Necron AV13 becomes AV11 once you actually hurt the vehicle though. Either way it's actually better than I expected because I would have given it 12/11/10.



Mokuren said:


> Pity it's FW, and people tend to whine and throw tantrums when you field FW models.


Depends where you play, and if you believe Dakka's hype. I can honestly say I'm tempted to get a couple since I still run about fairly mech heavy in this edition at least.


----------



## MadCowCrazy (Mar 19, 2009)

andrewm9 said:


> Actually it's a 25 point increase for the loss of 5 bolters firing and +2 FA AV increase. I'm kind of disappointed in it now.


Oh, I must have missed an update then as I looked it up in the AI2 book in which it's 70pts. Did FW do an update with the WD?

They should just make the Laud Hailer upgrade turn any vehicle into a Fast Vehicle and Assault Vehicle. Would solve all problems SoB have with their vehicles.

If the chaos music prevents you from Overwatching then the Sisters music should inspire them to move faster.


----------



## Zion (May 31, 2011)

MadCowCrazy said:


> Oh, I must have missed an update then as I looked it up in the AI2 book in which it's 70pts. Did FW do an update with the WD?


Not that I recall. Army Builder lists it as 50 points from IA2 though.
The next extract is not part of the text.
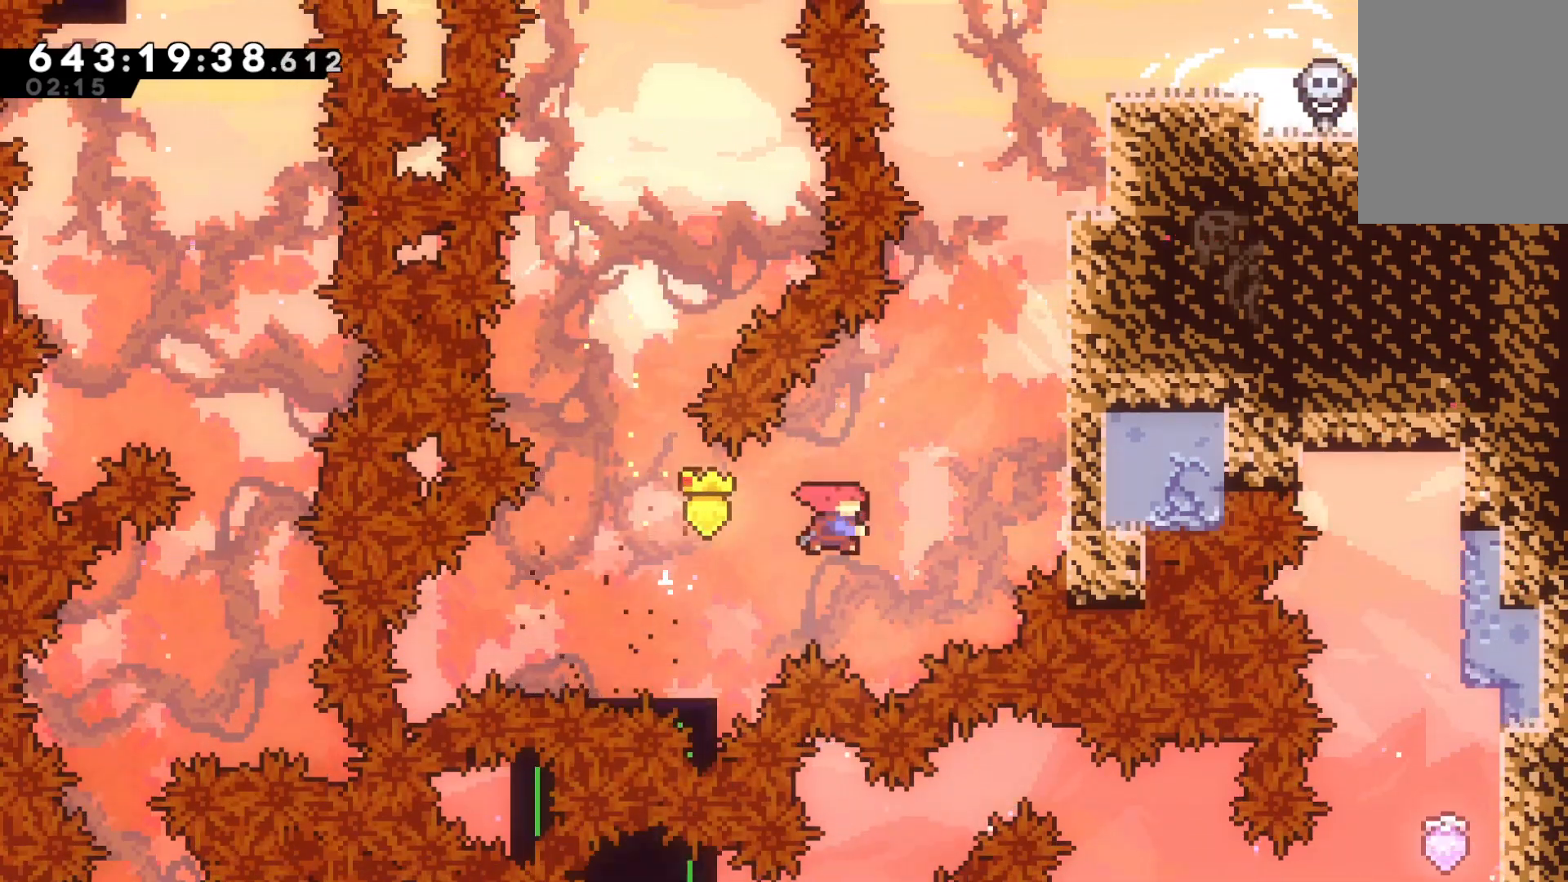
{"keys": ["grab", "jump", "right", "up"], "events": [[133, "grab", "down"], [200, "dash", "up"], [400, "jump", "down"]]}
Maybe there was an erratta somewhere that was lost?



MadCowCrazy said:


> They should just make the Laud Hailer upgrade turn any vehicle into a Fast Vehicle and Assault Vehicle. Would solve all problems SoB have with their vehicles.


Problem is the Laud Hailer is that piece of Wargear they gave the Diagolus that gives you a extra Faith Point when you roll a 6 after you pass a Faith Test. I'd have to look it up again, but I think it had a range of 6".



MadCowCrazy said:


> If the chaos music prevents you from Overwatching then the Sisters music should inspire them to move faster.


I'd love to see a "Battle Hymn" rule that gave Sisters a bonus to morale, or their Acts of Faith.


----------



## Necrosis (Nov 1, 2008)

MadCowCrazy said:


> Oh, I must have missed an update then as I looked it up in the AI2 book in which it's 70pts. Did FW do an update with the WD?
> 
> They should just make the Laud Hailer upgrade turn any vehicle into a Fast Vehicle and Assault Vehicle. Would solve all problems SoB have with their vehicles.
> 
> If the chaos music prevents you from Overwatching then the Sisters music should inspire them to move faster.


Yes their was an update that reduce the cost to 50 points (remember when they first release this book rhinos were 50 points each).

Agreed on the 2nd point. Still having av 13 transports can make our army unique, I mean we can now spam av 13 vechiles.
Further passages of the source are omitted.